Speaking at the Australian Institute of Superannuation Trustees (AIST) Superannuation Investment Conference, Sonya Sawtell-Rickson, HESTA chief investment officer (CIO), said one of the real challenges of YFYS was that it did not measure member outcomes.

“Every fund is now thinking ‘how do we measure the tracking error and risks against the benchmarks’ and ‘are we comfortable with what’s driving that relative risk and are we confident in that performance’,” Sawtell-Rickson said.

“It doesn’t measure absolute return or the net outcome after fees, the fees aren’t cumulative eight-year fees, they’re just the latest fee numbers and not what members have experienced.

“Because they’re not measuring absolute outcomes, just this concept of implementation, you could have a top-performing fund in the universe failing the YFYS benchmark.”

The inaugural results were released by the Australian Prudential Regulation Authority (APRA) yesterday, which saw 13 super funds receive the ‘fail’ mark.

Asked whether the introduction of the performance tests would change the way super funds viewed investments and drive the industry to more of a herd mentality, Sawtell-Rickson said the answer was yes.

“I’d love to say no, but the reality it’s just such a significant, important and punitive measure that every board, every investment committee, every investment team is going to be focused on ensuring they outperform that measure,” Sawtell-Rickson said.

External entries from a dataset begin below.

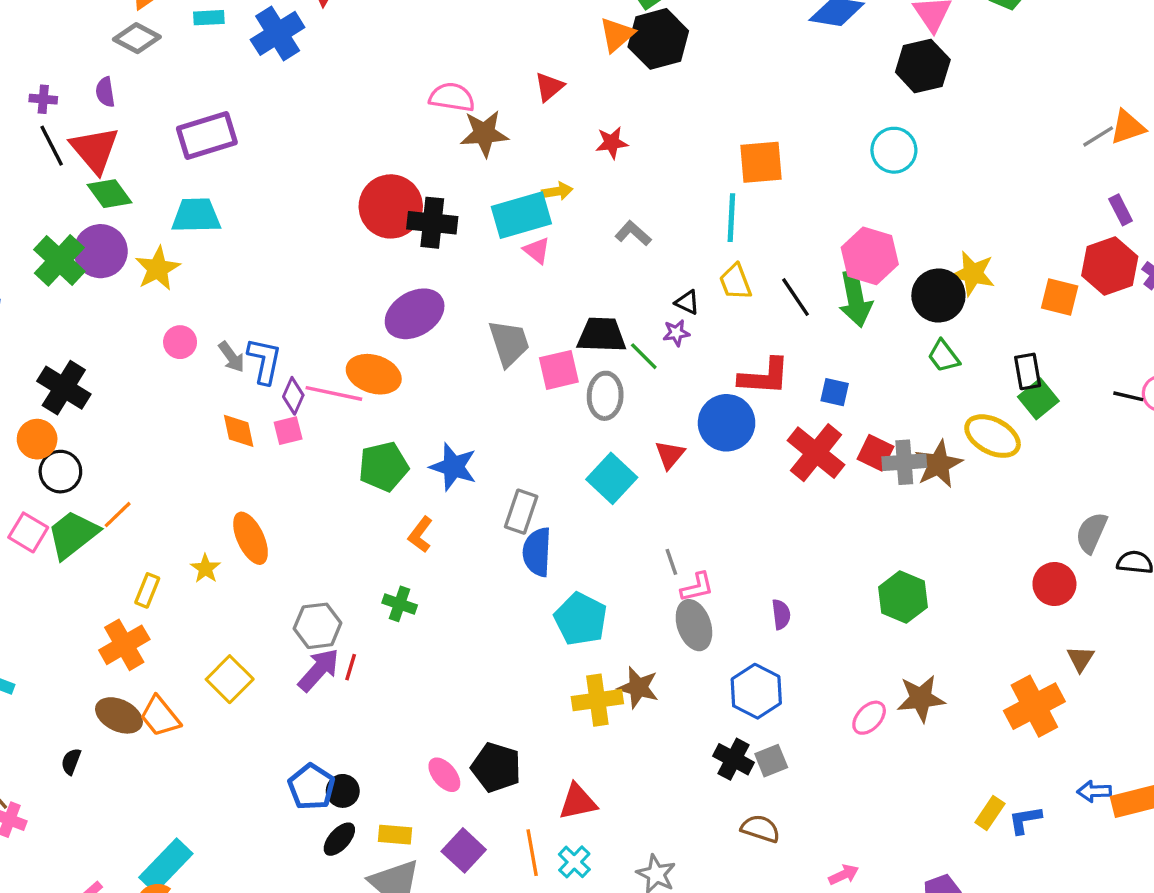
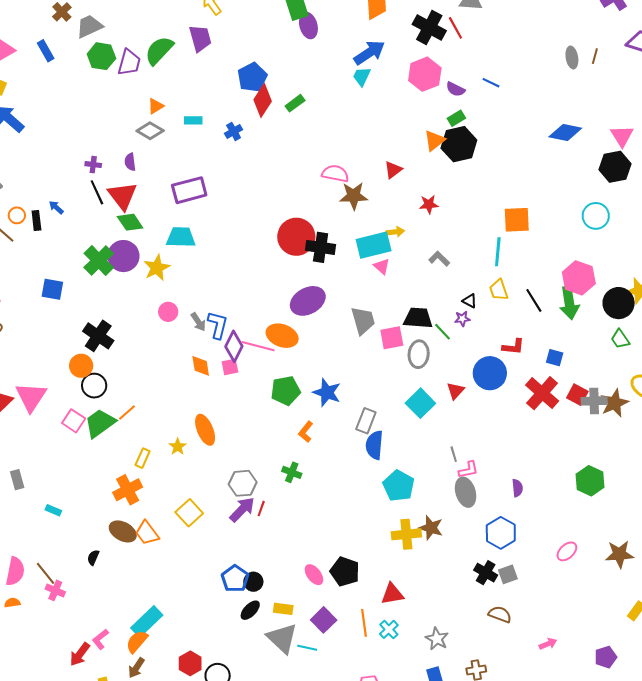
blue cross: (278, 33) -> (234, 131), size x0.6
red L-shape: (764, 377) -> (513, 347), size x0.7
purple diamond: (293, 396) -> (234, 346), size x1.4
brown star: (921, 698) -> (619, 554), moved

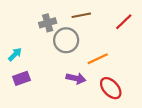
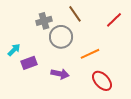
brown line: (81, 15) -> (75, 14), turned 66
purple rectangle: (22, 78) -> (29, 63), moved
purple arrow: (76, 78) -> (60, 74), moved

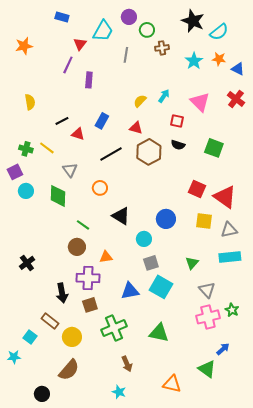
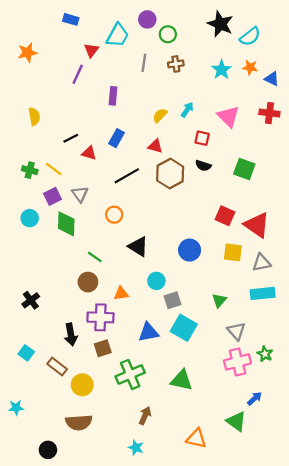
brown cross: (162, 48) -> (176, 64), moved
purple rectangle: (89, 80) -> (113, 96), moved
red cross: (236, 99) -> (269, 113), turned -30
purple square: (15, 172) -> (53, 196), moved
cyan circle: (144, 239) -> (156, 281), moved
cyan square: (30, 337) -> (26, 353), moved
brown arrow: (127, 364) -> (145, 416), turned -133
brown semicircle: (69, 370) -> (79, 422), turned 45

“The measure has challenges – number one is the retrospective nature that is applies over the last eight years.

“It’s not often in an investment environment where you get retrospectively measured against a benchmark that you weren’t told about.

“The second challenge is the way they’ve proxied some benchmarks creates tracking error, perhaps the best example is private equity.

“They’ve taken a private equity exposure, proxied it to a listed benchmark and in any 12-month period that could have a tracking error of 10% or more.”